====== Text passage
# Divorce court yesterday......



## Dedicated2Her (Nov 13, 2010)

So, me and the now ex wifey show up to court yesterday to finalize our stuff. I'm sitting there early, and she walks in. She sits right next to me and just starts chatting it up. Asked me if I was nervous and had anxiety. I respond with an abosolute "wtf" facial expression, "No." She said, "I am so nervous that my period came four days early, and I have diareah." I look at her and respond, "Well, put on your big girl panties because we are about to walk in." 

What in the world is wrong with this crazy chick? If you have that much anxiety about something, do something about it! She was so scared the judge was going to ask her questions about why she didn't have a job, etc. Be an adult. Goodness. I am so glad I don't have to put up with this garbage anymore in a marriage relationship. 

Do normal people act like this?


----------



## Conrad (Aug 6, 2010)

Have you ever heard that girls like attention?


----------



## Dedicated2Her (Nov 13, 2010)
============
====== Provided material
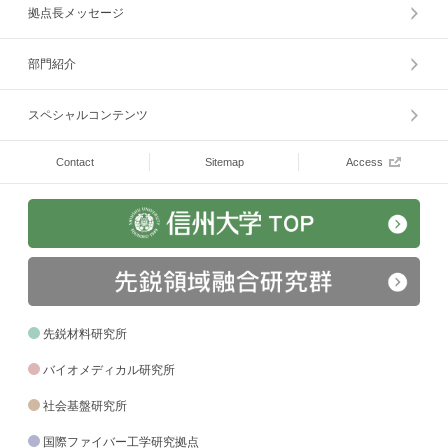
拠点長メッセージ
部門紹介
スペシャルコンテンツ
Contact
Sitemap
Access
先鋭材料研究所
バイオメディカル研究所
社会基盤研究所
国際ファイバー工学研究拠点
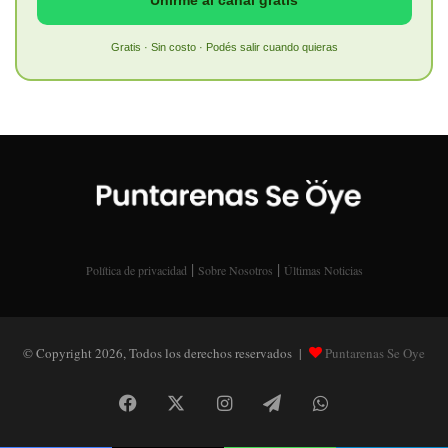
Unirme al canal gratis
Gratis · Sin costo · Podés salir cuando quieras
|
|
Política de privacidad
Sobre Nosotros
Últimas Noticias
© Copyright 2026, Todos los derechos reservados |
Puntarenas Se Oye
Facebook
X
Instagram
Telegram
WhatsApp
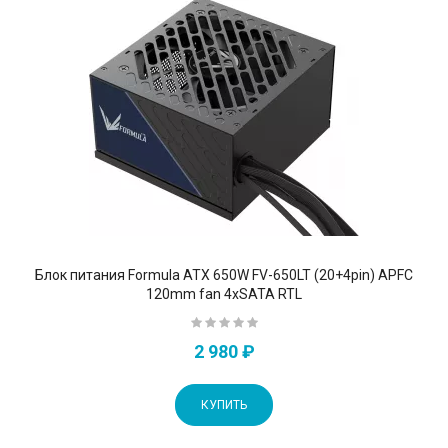
Блок питания Formula ATX 650W FV-650LT (20+4pin) APFC
120mm fan 4xSATA RTL
2 980 ₽
КУПИТЬ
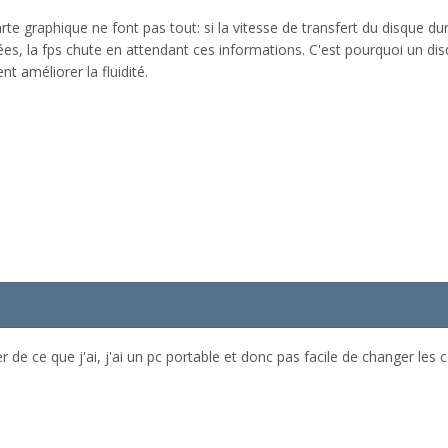
te graphique ne font pas tout: si la vitesse de transfert du disque du
ées, la fps chute en attendant ces informations. C'est pourquoi un d
t améliorer la fluidité.
r de ce que j'ai, j'ai un pc portable et donc pas facile de changer le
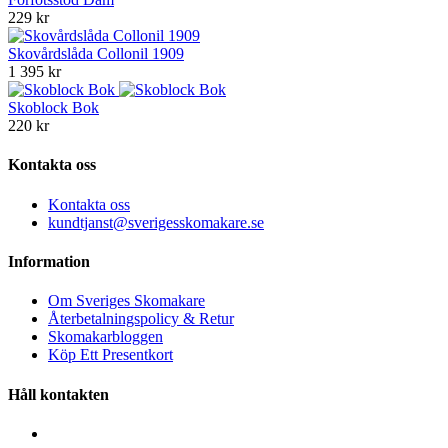
229 kr
Skovårdslåda Collonil 1909
1 395 kr
Skoblock Bok
220 kr
Kontakta oss
Kontakta oss
kundtjanst@sverigesskomakare.se
Information
Om Sveriges Skomakare
Återbetalningspolicy & Retur
Skomakarbloggen
Köp Ett Presentkort
Håll kontakten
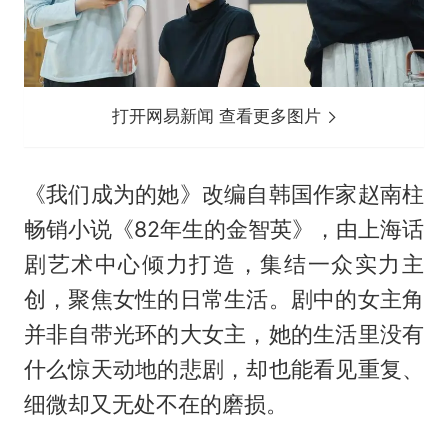
打开网易新闻 查看更多图片
《我们成为的她》改编自韩国作家赵南柱
畅销小说《82年生的金智英》，由上海话
剧艺术中心倾力打造，集结一众实力主
创，聚焦女性的日常生活。剧中的女主角
并非自带光环的大女主，她的生活里没有
什么惊天动地的悲剧，却也能看见重复、
细微却又无处不在的磨损。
============
## [Problems to work on]
(A) Could you transcribe the divorce court thread from "So, me and the" up to and including "act like this?"?
(B) Can you repeat the records word for word, from the line with "Блок питания Formula" up to and including the line with "Håll kontakten"? Leave the pictures out of your answer.

## [Solutions to the exercise]
(A)
So, me and the now ex wifey show up to court yesterday to finalize our stuff. I'm sitting there early, and she walks in. She sits right next to me and just starts chatting it up. Asked me if I was nervous and had anxiety. I respond with an abosolute "wtf" facial expression, "No." She said, "I am so nervous that my period came four days early, and I have diareah." I look at her and respond, "Well, put on your big girl panties because we are about to walk in." 

What in the world is wrong with this crazy chick? If you have that much anxiety about something, do something about it! She was so scared the judge was going to ask her questions about why she didn't have a job, etc. Be an adult. Goodness. I am so glad I don't have to put up with this garbage anymore in a marriage relationship. 

Do normal people act like this?

(B)
Блок питания Formula ATX 650W FV-650LT (20+4pin) APFC
120mm fan 4xSATA RTL
2 980 ₽
КУПИТЬ
te graphique ne font pas tout: si la vitesse de transfert du disque du
ées, la fps chute en attendant ces informations. C'est pourquoi un d
t améliorer la fluidité.
r de ce que j'ai, j'ai un pc portable et donc pas facile de changer le
229 kr
Skovårdslåda Collonil 1909
1 395 kr
Skoblock Bok
220 kr
Kontakta oss
Kontakta oss
kundtjanst@sverigesskomakare.se
Information
Om Sveriges Skomakare
Återbetalningspolicy & Retur
Skomakarbloggen
Köp Ett Presentkort
Håll kontakten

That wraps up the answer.